§ JOB: Write out the text of every entry below line for line, with no changes, and omit the pictures.

§ RECORDS FOR THIS EXERCISE:

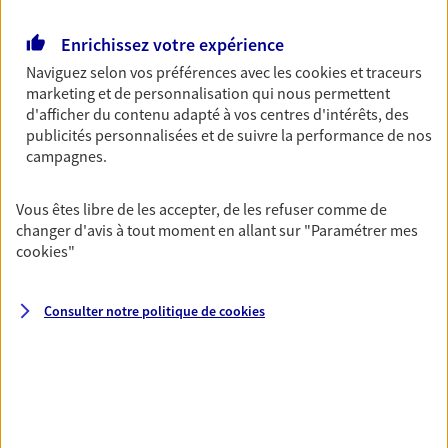
Découvrir l'offre Garantie Accidents de la Vie
OBTENIR UN TARIF EN LIGNE
Enrichissez votre expérience
Naviguez selon vos préférences avec les
cookies et traceurs
marketing et de personnalisation qui nous permettent
d'afficher du contenu adapté à vos centres d'intérêts, des
Multirisque Entreprise
publicités personnalisées et de suivre la performance de nos
Gagnez en simplicité et en sérénité avec votre
campagnes.
assurance multirisque entreprise. Un contrat
unique pour protéger vos locaux, matériels pro,
équipements et stocks… sans oublier votre
Vous êtes libre de les accepter, de les refuser comme de
responsabilité civile.
changer d'avis à tout moment en allant sur
"Paramétrer mes
cookies
"
Découvrir l'offre Multirisque Entreprise
DEMANDER UN DEVIS
Consulter notre politique de
cookies
VOIR TOUTES NOS OFFRES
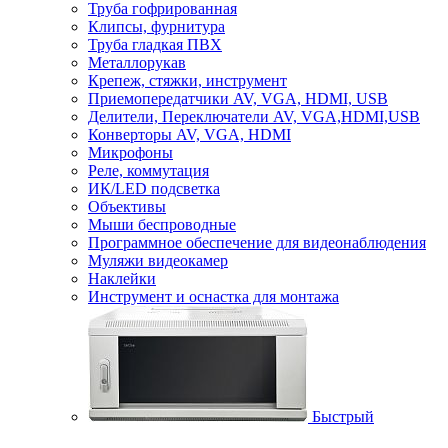
Труба гофрированная
Клипсы, фурнитура
Труба гладкая ПВХ
Металлорукав
Крепеж, стяжки, инструмент
Приемопередатчики AV, VGA, HDMI, USB
Делители, Переключатели AV, VGA,HDMI,USB
Конверторы AV, VGA, HDMI
Микрофоны
Реле, коммутация
ИК/LED подсветка
Объективы
Мыши беспроводные
Программное обеспечение для видеонаблюдения
Муляжи видеокамер
Наклейки
Инструмент и оснастка для монтажа
Быстрый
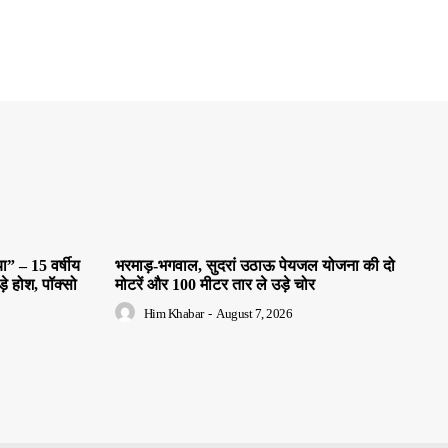
” – 15 वर्षीय
भरमाड़-भगवाल, सुदरां उठाऊ पेयजल योजना की दो
े होश, पॉक्सो
मोटरें और 100 मीटर तार ले उड़े चोर
Him Khabar
-
August 7, 2026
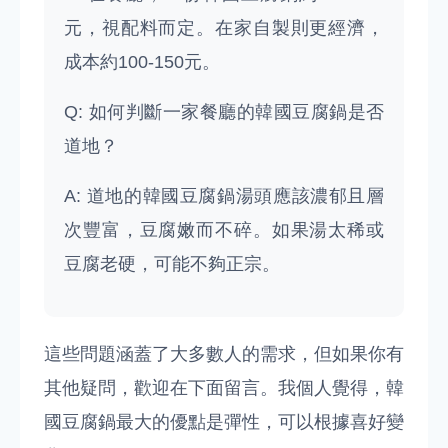
元，視配料而定。在家自製則更經濟，
成本約100-150元。
Q: 如何判斷一家餐廳的韓國豆腐鍋是否
道地？
A: 道地的韓國豆腐鍋湯頭應該濃郁且層
次豐富，豆腐嫩而不碎。如果湯太稀或
豆腐老硬，可能不夠正宗。
這些問題涵蓋了大多數人的需求，但如果你有
其他疑問，歡迎在下面留言。我個人覺得，韓
國豆腐鍋最大的優點是彈性，可以根據喜好變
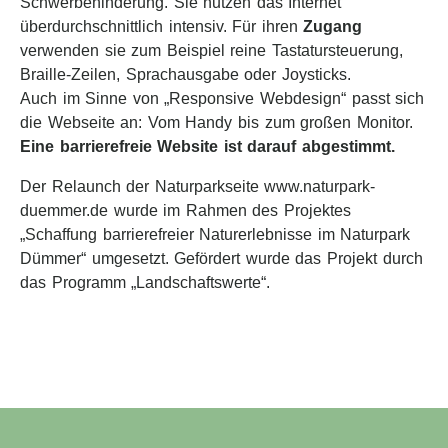
Schwerbehinderung. Sie nutzen das Internet
überdurchschnittlich intensiv. Für ihren
Zugang
verwenden sie zum Beispiel reine Tastatursteuerung,
Braille-Zeilen, Sprachausgabe oder Joysticks.
Auch im Sinne von „Responsive Webdesign“ passt sich
die Webseite an: Vom Handy bis zum großen Monitor.
Eine barrierefreie Website ist darauf abgestimmt.
Der Relaunch der Naturparkseite www.naturpark-
duemmer.de wurde im Rahmen des Projektes
„Schaffung barrierefreier Naturerlebnisse im Naturpark
Dümmer“ umgesetzt. Gefördert wurde das Projekt durch
das Programm „Landschaftswerte“.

§ RESULT OF THE EXERCISE:
Découvrir l'offre Garantie Accidents de la Vie
OBTENIR UN TARIF EN LIGNE
Enrichissez votre expérience
Naviguez selon vos préférences avec les
cookies et traceurs
marketing et de personnalisation qui nous permettent
d'afficher du contenu adapté à vos centres d'intérêts, des
Multirisque Entreprise
publicités personnalisées et de suivre la performance de nos
Gagnez en simplicité et en sérénité avec votre
campagnes.
assurance multirisque entreprise. Un contrat
unique pour protéger vos locaux, matériels pro,
équipements et stocks… sans oublier votre
Vous êtes libre de les accepter, de les refuser comme de
responsabilité civile.
changer d'avis à tout moment en allant sur
"Paramétrer mes
cookies
"
Découvrir l'offre Multirisque Entreprise
DEMANDER UN DEVIS
Consulter notre politique de
cookies
VOIR TOUTES NOS OFFRES
Труба гофрированная
Клипсы, фурнитура
Труба гладкая ПВХ
Металлорукав
Крепеж, стяжки, инструмент
Приемопередатчики AV, VGA, HDMI, USB
Делители, Переключатели AV, VGA,HDMI,USB
Конверторы AV, VGA, HDMI
Микрофоны
Реле, коммутация
ИК/LED подсветка
Объективы
Мыши беспроводные
Программное обеспечение для видеонаблюдения
Муляжи видеокамер
Наклейки
Инструмент и оснастка для монтажа
Быстрый
” – 15 वर्षीय
भरमाड़-भगवाल, सुदरां उठाऊ पेयजल योजना की दो
े होश, पॉक्सो
मोटरें और 100 मीटर तार ले उड़े चोर
Him Khabar
-
August 7, 2026
元，視配料而定。在家自製則更經濟，
成本約100-150元。
Q: 如何判斷一家餐廳的韓國豆腐鍋是否
道地？
A: 道地的韓國豆腐鍋湯頭應該濃郁且層
次豐富，豆腐嫩而不碎。如果湯太稀或
豆腐老硬，可能不夠正宗。
這些問題涵蓋了大多數人的需求，但如果你有
其他疑問，歡迎在下面留言。我個人覺得，韓
國豆腐鍋最大的優點是彈性，可以根據喜好變
Schwerbehinderung. Sie nutzen das Internet
überdurchschnittlich intensiv. Für ihren
Zugang
verwenden sie zum Beispiel reine Tastatursteuerung,
Braille-Zeilen, Sprachausgabe oder Joysticks.
Auch im Sinne von „Responsive Webdesign“ passt sich
die Webseite an: Vom Handy bis zum großen Monitor.
Eine barrierefreie Website ist darauf abgestimmt.
Der Relaunch der Naturparkseite www.naturpark-
duemmer.de wurde im Rahmen des Projektes
„Schaffung barrierefreier Naturerlebnisse im Naturpark
Dümmer“ umgesetzt. Gefördert wurde das Projekt durch
das Programm „Landschaftswerte“.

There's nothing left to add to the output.